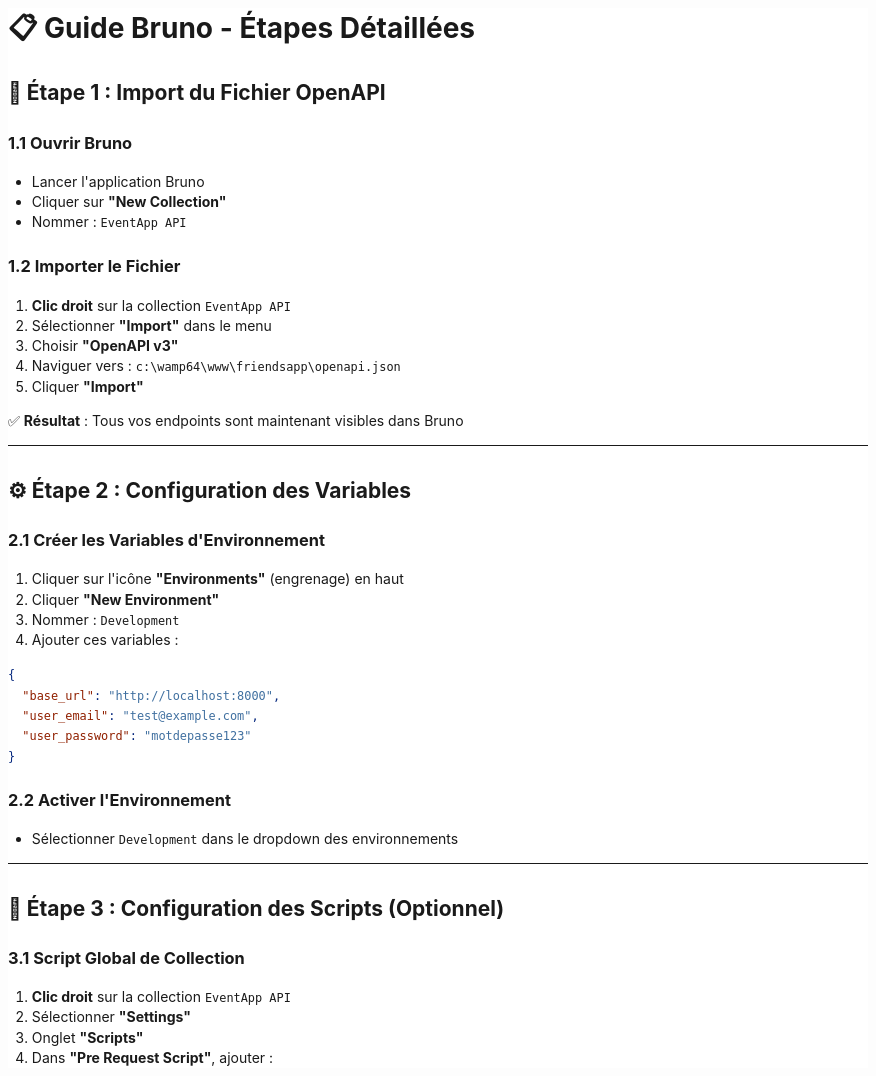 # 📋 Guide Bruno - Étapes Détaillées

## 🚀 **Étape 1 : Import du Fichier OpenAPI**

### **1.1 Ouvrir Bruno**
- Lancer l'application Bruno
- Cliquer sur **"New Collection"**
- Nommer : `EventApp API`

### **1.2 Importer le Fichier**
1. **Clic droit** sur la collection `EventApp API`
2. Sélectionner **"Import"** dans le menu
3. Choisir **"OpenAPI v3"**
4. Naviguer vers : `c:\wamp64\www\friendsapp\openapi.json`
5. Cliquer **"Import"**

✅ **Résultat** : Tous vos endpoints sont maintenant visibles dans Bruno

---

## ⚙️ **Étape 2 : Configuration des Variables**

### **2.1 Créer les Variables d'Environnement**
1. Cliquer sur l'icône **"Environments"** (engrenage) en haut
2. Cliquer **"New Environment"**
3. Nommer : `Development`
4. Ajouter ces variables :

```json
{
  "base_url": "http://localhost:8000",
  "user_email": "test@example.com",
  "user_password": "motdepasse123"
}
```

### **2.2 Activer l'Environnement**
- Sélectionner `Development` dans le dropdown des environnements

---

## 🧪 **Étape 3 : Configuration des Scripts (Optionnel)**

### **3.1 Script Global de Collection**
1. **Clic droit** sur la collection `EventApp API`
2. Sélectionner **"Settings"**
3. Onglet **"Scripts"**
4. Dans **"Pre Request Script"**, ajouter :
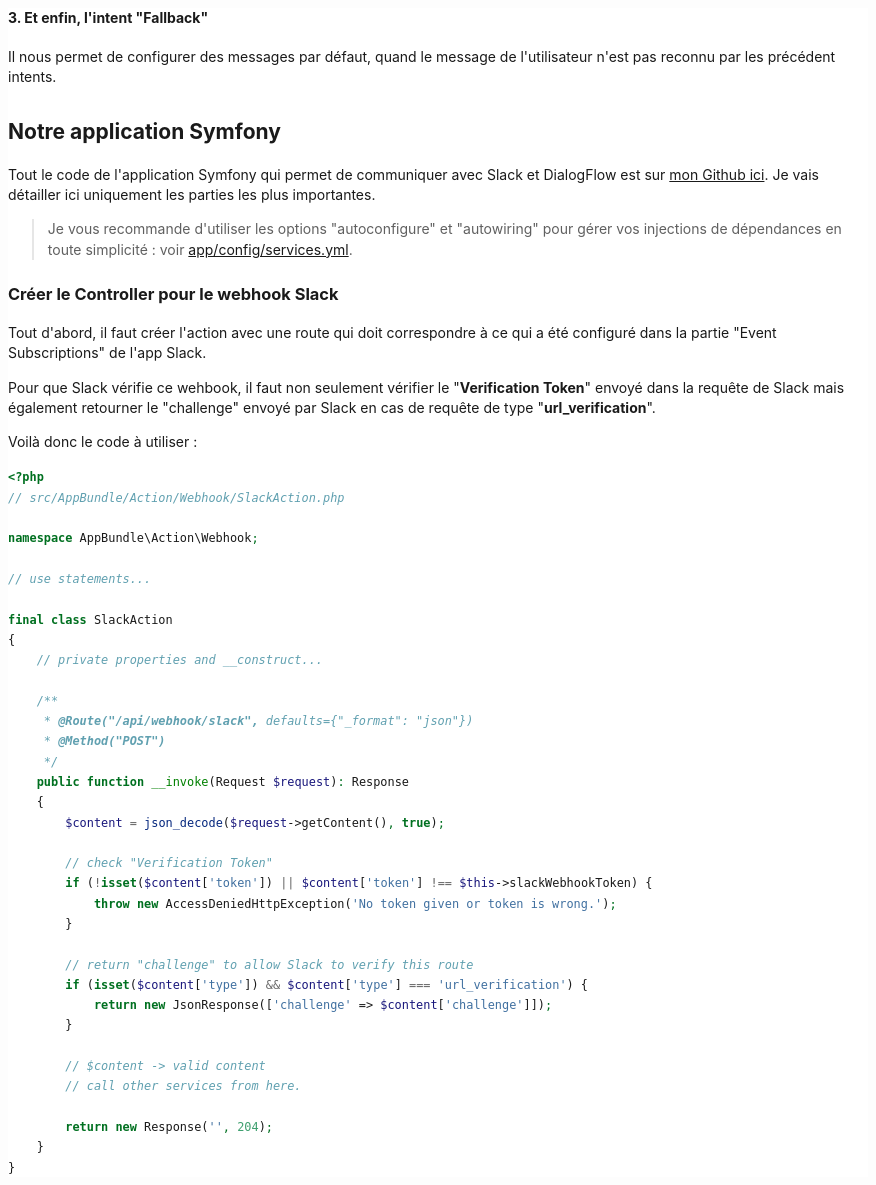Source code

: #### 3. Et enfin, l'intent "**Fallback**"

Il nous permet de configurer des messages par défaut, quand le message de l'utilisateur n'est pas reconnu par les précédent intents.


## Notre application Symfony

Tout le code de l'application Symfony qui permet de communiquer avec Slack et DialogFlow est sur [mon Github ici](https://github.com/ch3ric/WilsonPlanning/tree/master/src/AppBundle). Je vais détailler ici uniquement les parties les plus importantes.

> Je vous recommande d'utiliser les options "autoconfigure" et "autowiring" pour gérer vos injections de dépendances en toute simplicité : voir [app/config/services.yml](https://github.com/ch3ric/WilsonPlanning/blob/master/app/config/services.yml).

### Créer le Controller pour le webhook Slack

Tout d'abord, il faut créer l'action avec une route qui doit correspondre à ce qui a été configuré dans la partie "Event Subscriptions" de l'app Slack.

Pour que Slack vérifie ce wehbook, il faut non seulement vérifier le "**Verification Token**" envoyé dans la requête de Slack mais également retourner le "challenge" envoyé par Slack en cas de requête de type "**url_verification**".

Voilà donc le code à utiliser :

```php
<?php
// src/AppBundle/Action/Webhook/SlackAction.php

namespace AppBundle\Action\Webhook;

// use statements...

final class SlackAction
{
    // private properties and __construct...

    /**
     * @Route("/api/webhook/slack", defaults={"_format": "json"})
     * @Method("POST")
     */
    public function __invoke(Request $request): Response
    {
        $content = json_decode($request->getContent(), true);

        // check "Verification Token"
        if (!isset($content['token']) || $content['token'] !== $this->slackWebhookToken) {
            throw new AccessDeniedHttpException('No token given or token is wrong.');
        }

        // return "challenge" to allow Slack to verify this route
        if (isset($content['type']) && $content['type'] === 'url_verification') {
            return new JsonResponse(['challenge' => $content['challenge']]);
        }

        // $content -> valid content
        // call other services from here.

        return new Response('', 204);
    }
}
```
==========
PROBLEM TO SOLVE: Where does "SlackAction" appear in the records above? Copy every line that has it.

RESPONSE TO THIS EXERCISE:
// src/AppBundle/Action/Webhook/SlackAction.php
final class SlackAction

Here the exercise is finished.